Theatrical release poster
|Directed by||Lars von Trier|
|Produced by||Vibeke Windeløv|
|Written by||Lars von Trier|
|Narrated by||John Hurt|
|Cinematography||Anthony Dod Mantle|
|Edited by||Molly Marlene Stensgård|
|Distributed by||Lions Gate Entertainment|
Dogville is a 2003 Danish drama film written and directed by Lars von Trier, and starring Nicole Kidman, Lauren Bacall, Chloë Sevigny, Paul Bettany, Stellan Skarsgård, Udo Kier, Ben Gazzara and James Caan. It is a parable that uses an extremely minimal, stage-like set to tell the story of Grace Mulligan (Kidman), a woman hiding from mobsters, who arrives in the small mountain town of Dogville, Colorado, and is provided refuge in return for physical labor. Because she has to win and retain the acceptance of every single one of the inhabitants of the town to be allowed to stay, any attempt by her to have her own way or to put a limit on her service risks driving her back out into the arms of the criminals. Although she has no power in herself, her stay there ultimately changes the lives of the local people and the town in many ways.

### Source data

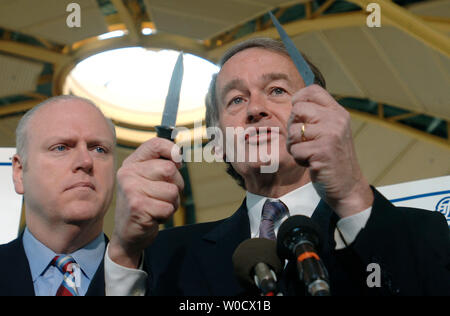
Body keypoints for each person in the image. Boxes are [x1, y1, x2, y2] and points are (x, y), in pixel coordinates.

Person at [105, 38, 450, 296]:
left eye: (277, 90)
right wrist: (122, 249)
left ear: (319, 116)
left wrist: (351, 194)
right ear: (217, 142)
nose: (256, 109)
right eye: (236, 100)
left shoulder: (422, 232)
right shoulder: (166, 256)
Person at [0, 95, 116, 296]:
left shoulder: (157, 277)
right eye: (61, 147)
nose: (86, 161)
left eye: (99, 149)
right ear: (19, 173)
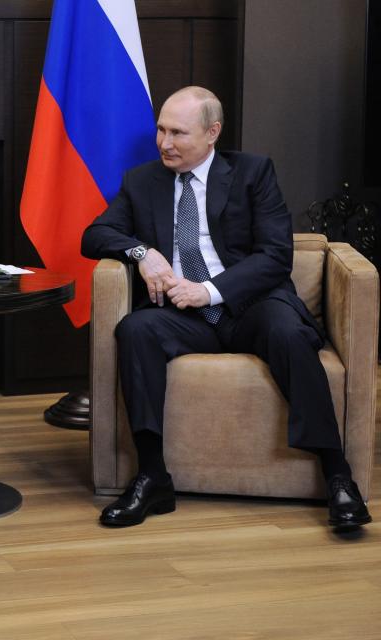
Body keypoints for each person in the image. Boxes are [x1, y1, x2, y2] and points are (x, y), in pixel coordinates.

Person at [81, 86, 371, 531]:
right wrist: (144, 254)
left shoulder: (253, 172)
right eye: (160, 130)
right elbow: (95, 236)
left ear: (212, 132)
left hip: (249, 306)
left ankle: (337, 474)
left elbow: (276, 255)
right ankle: (152, 476)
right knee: (135, 330)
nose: (164, 143)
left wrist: (210, 291)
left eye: (178, 133)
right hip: (182, 315)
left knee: (288, 332)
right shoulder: (142, 181)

### What this task involves
Carry on the text about the film Dogville, starting after its last sentence. The entries have no connection to the text about the film Dogville.

### Answer for the task
The film is the first in von Trier's projected USA – Land of Opportunities trilogy, followed by Manderlay (2005) and to be completed with Wasington. The film was in competition for the Palme d'Or at the 2003 Cannes Film Festival but Gus Van Sant's Elephant won the award. It was screened at various film festivals before receiving a limited release in the US on March 26, 2004.
- 1 Plot structure
- 2 Cast
- 3 Pilot
- 4 Staging
- 5 Interpretations
- 6 Reception
- 7 References
- 8 External links
The story of Dogville is told in nine chapters and a prologue, with a one-sentence description of each chapter given in the film, in the vein of such chapter headings in many 19th century novels. These descriptions are given below.
Dogville is a very small American town by an abandoned silver mine in the Rocky Mountains with a road leading up to it and nowhere else to go but the mountains. The film begins with a prologue in which we meet a dozen or so of the fifteen citizens. They are portrayed as lovable, good people with small flaws which are easy to forgive.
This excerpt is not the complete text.